• **Task prompt**: Copy out every line of the data below that contains the word "whiskers".

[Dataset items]
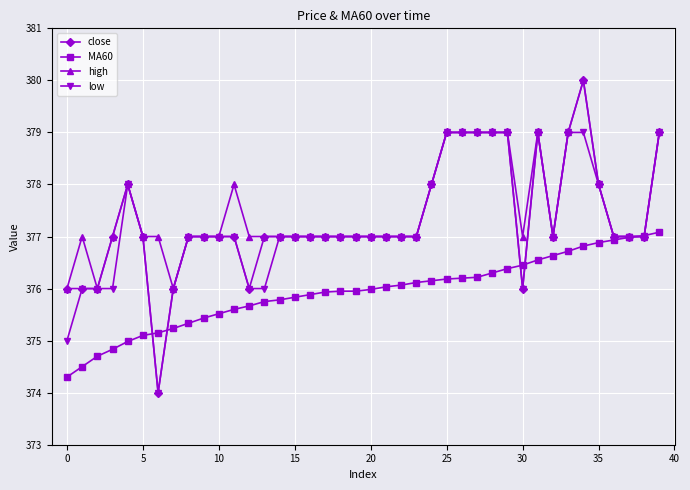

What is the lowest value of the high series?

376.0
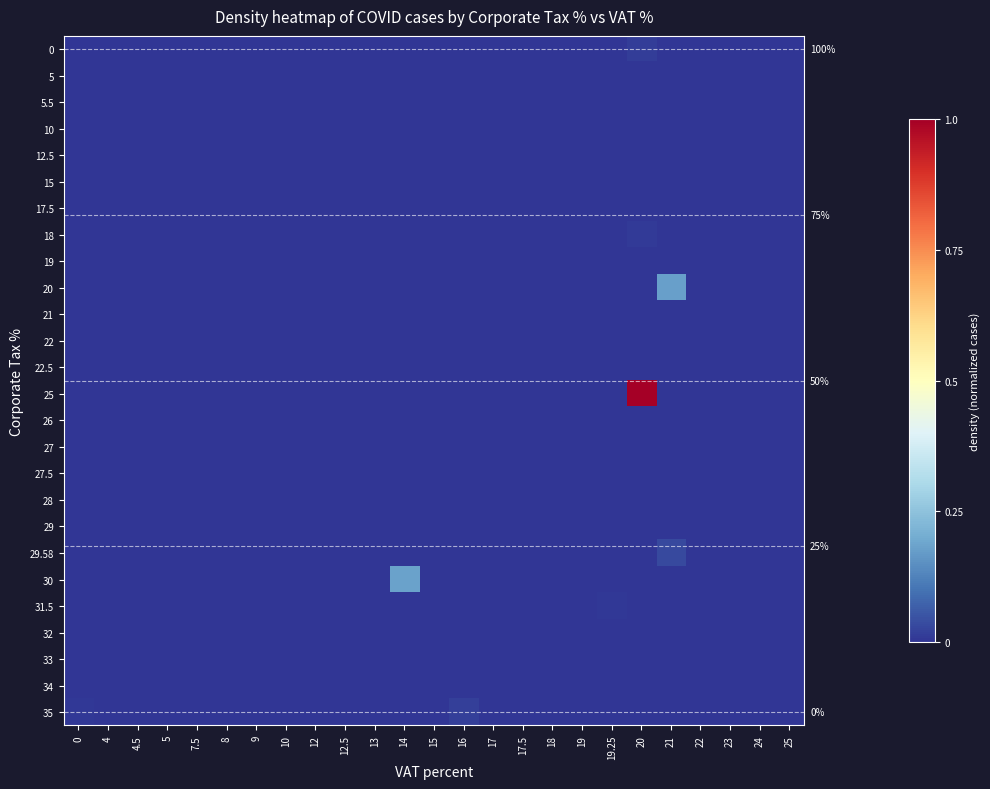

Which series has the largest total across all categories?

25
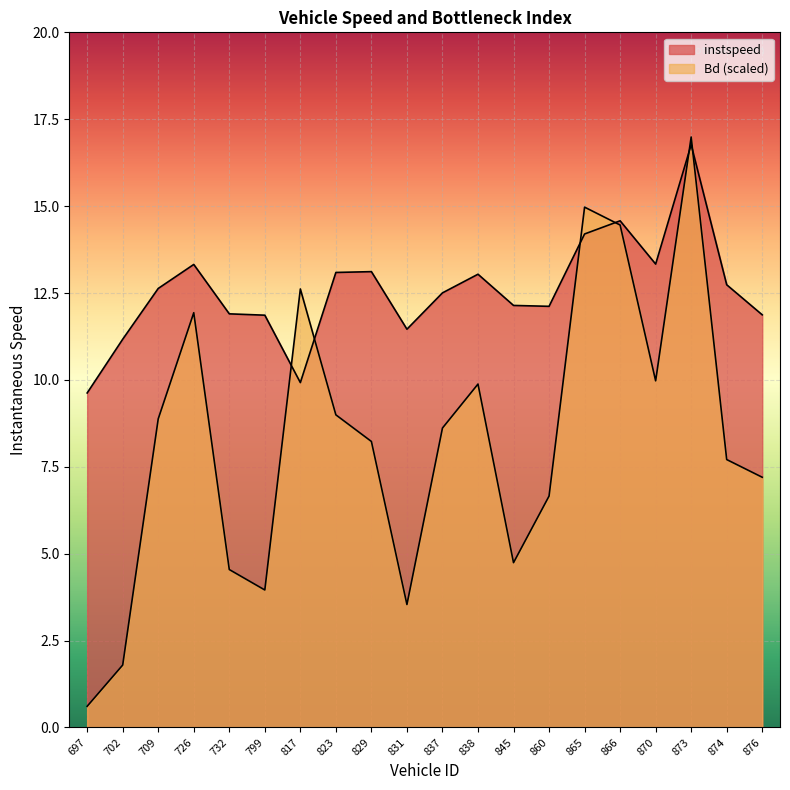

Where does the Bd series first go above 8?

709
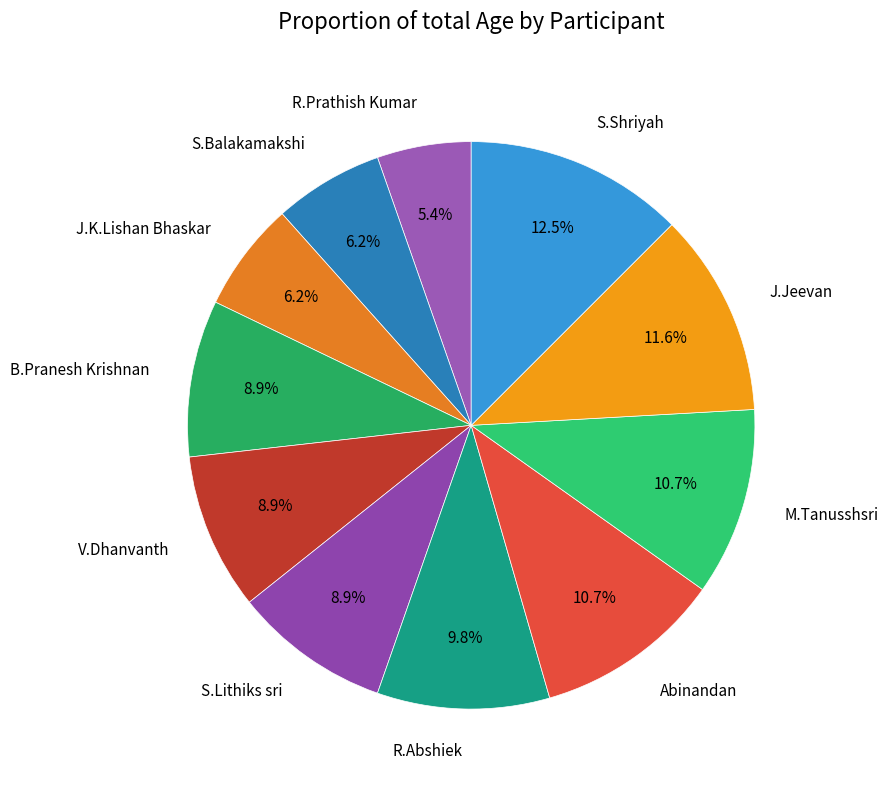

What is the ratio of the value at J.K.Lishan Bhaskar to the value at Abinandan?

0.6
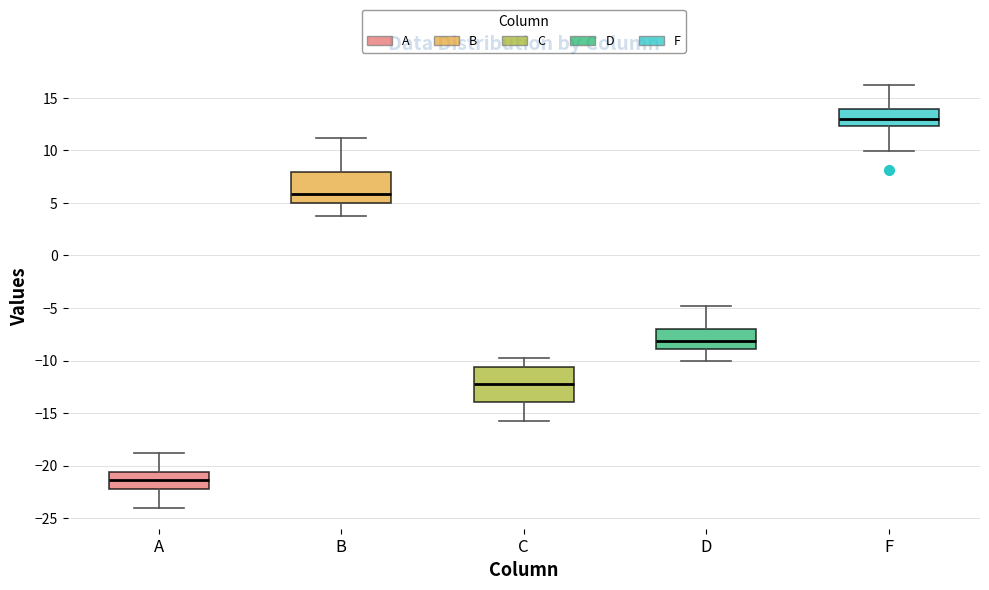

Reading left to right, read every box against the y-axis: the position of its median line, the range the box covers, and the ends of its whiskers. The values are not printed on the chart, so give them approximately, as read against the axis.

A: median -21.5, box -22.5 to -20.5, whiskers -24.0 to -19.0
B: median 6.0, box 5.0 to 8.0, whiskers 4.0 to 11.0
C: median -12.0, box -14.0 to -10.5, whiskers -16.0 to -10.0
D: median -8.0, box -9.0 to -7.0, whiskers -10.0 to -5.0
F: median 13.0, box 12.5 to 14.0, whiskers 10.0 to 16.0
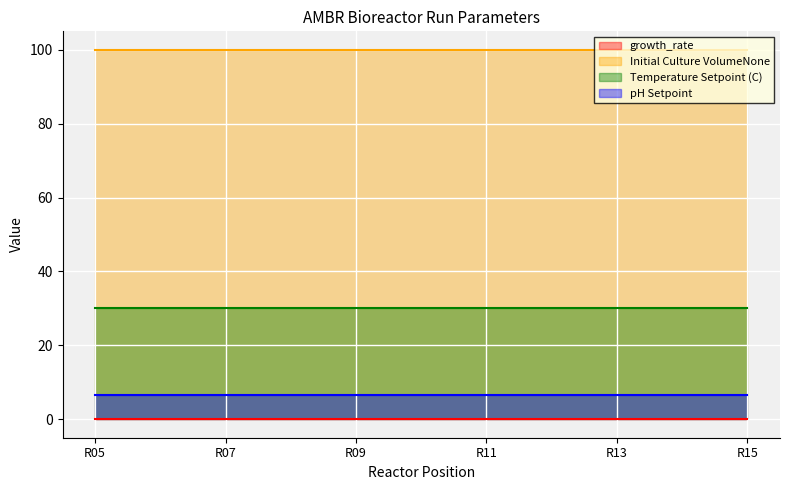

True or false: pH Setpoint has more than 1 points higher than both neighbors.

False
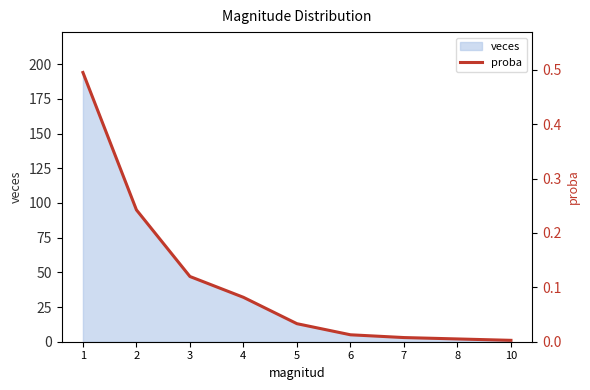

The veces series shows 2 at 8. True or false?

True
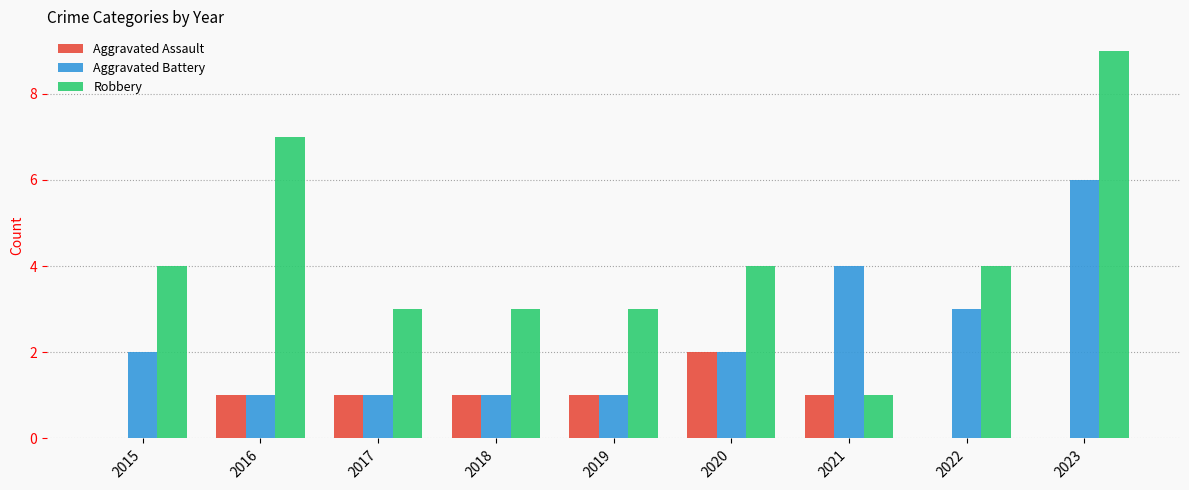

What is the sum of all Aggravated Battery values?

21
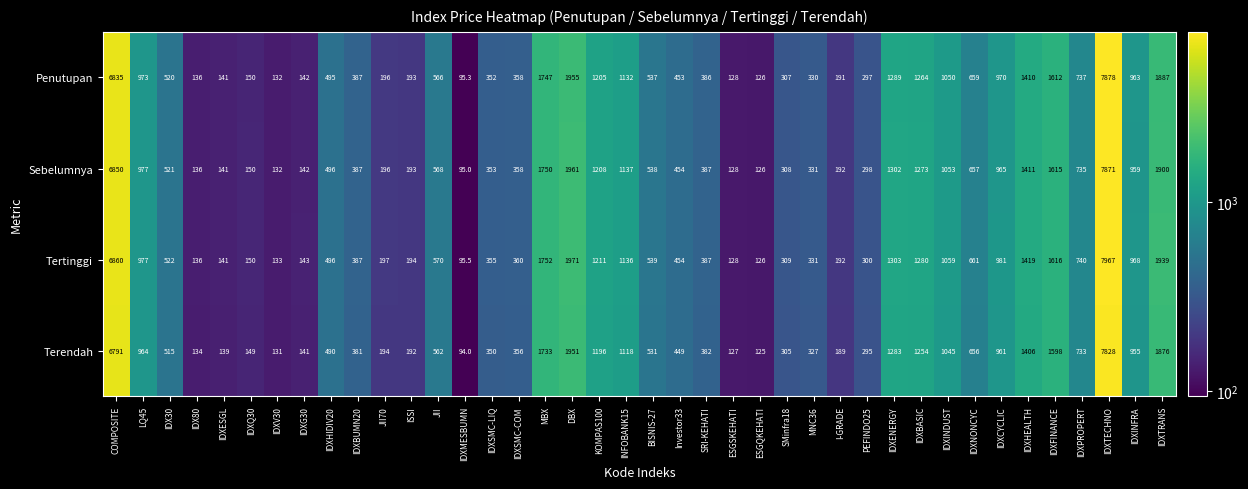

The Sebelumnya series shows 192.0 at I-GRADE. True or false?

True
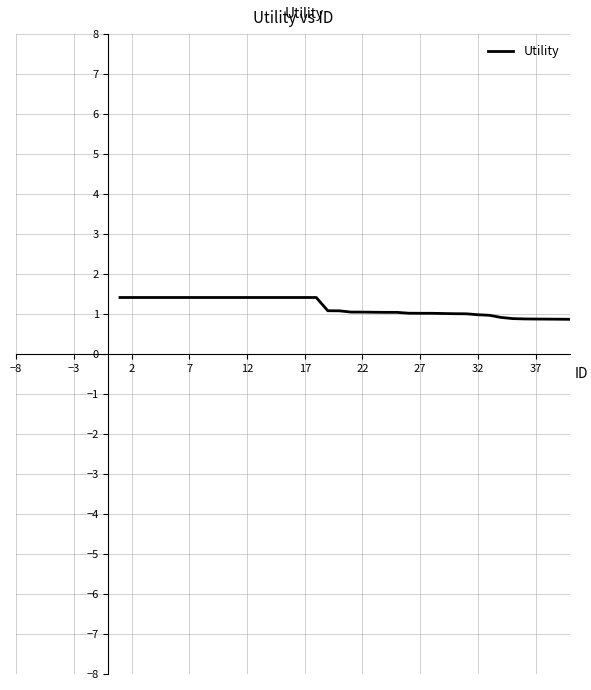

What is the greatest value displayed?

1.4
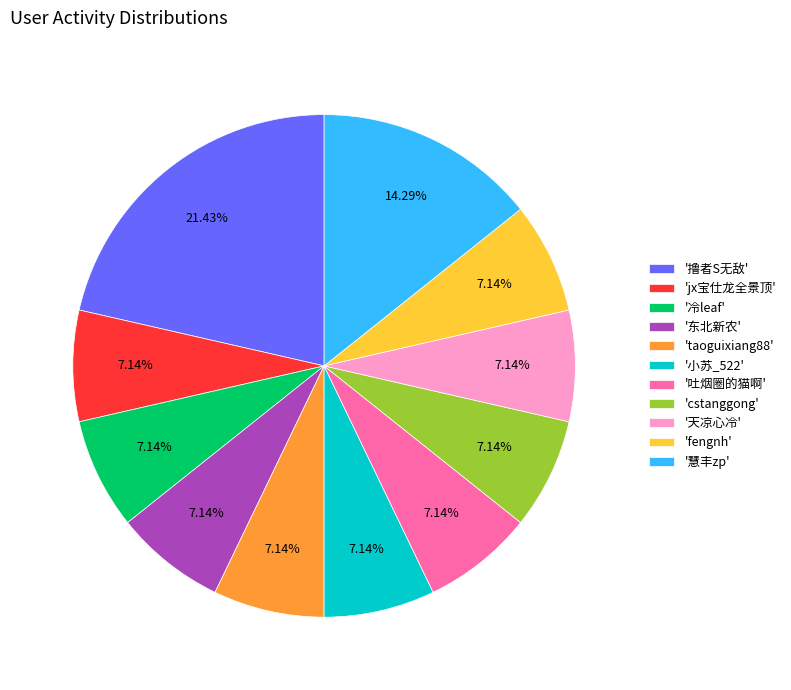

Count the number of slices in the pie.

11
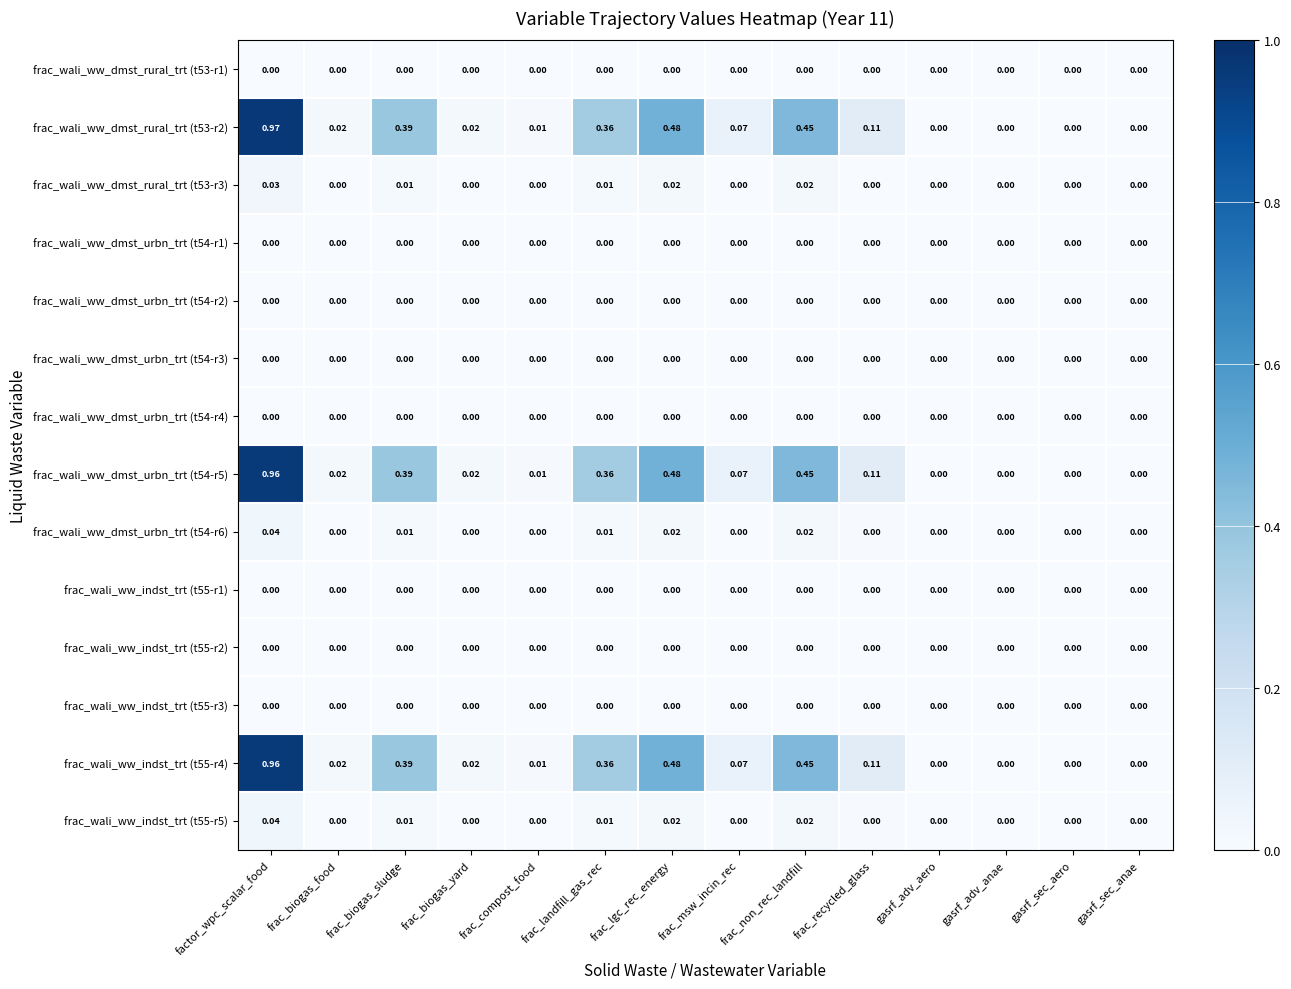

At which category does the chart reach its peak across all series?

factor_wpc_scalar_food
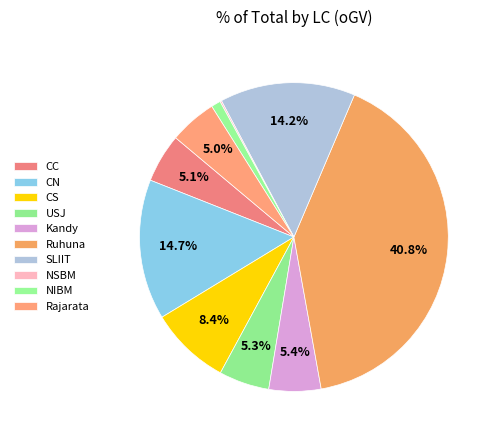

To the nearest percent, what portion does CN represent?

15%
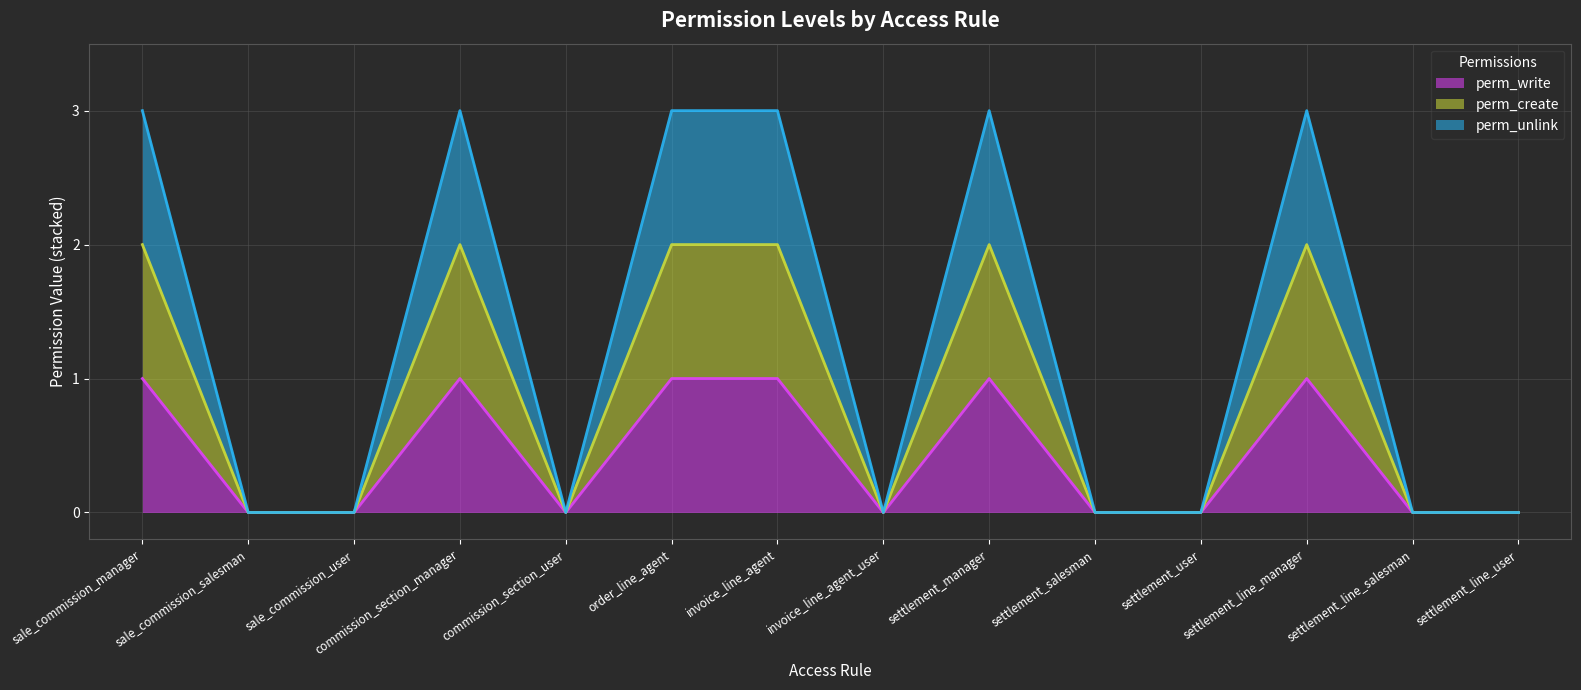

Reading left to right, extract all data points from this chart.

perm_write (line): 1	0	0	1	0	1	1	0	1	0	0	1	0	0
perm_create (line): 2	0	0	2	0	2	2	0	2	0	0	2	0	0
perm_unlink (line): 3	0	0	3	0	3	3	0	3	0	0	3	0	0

• **Result of this exercise**:
Reading left to right, read every box against the y-axis: the position of its median line, the range the box covers, and the ends of its whiskers. The values are not printed on the chart, so give them approximately, as read against the axis.
A: median -21.5, box -22.5 to -20.5, whiskers -24.0 to -19.0
B: median 6.0, box 5.0 to 8.0, whiskers 4.0 to 11.0
C: median -12.0, box -14.0 to -10.5, whiskers -16.0 to -10.0
D: median -8.0, box -9.0 to -7.0, whiskers -10.0 to -5.0
F: median 13.0, box 12.5 to 14.0, whiskers 10.0 to 16.0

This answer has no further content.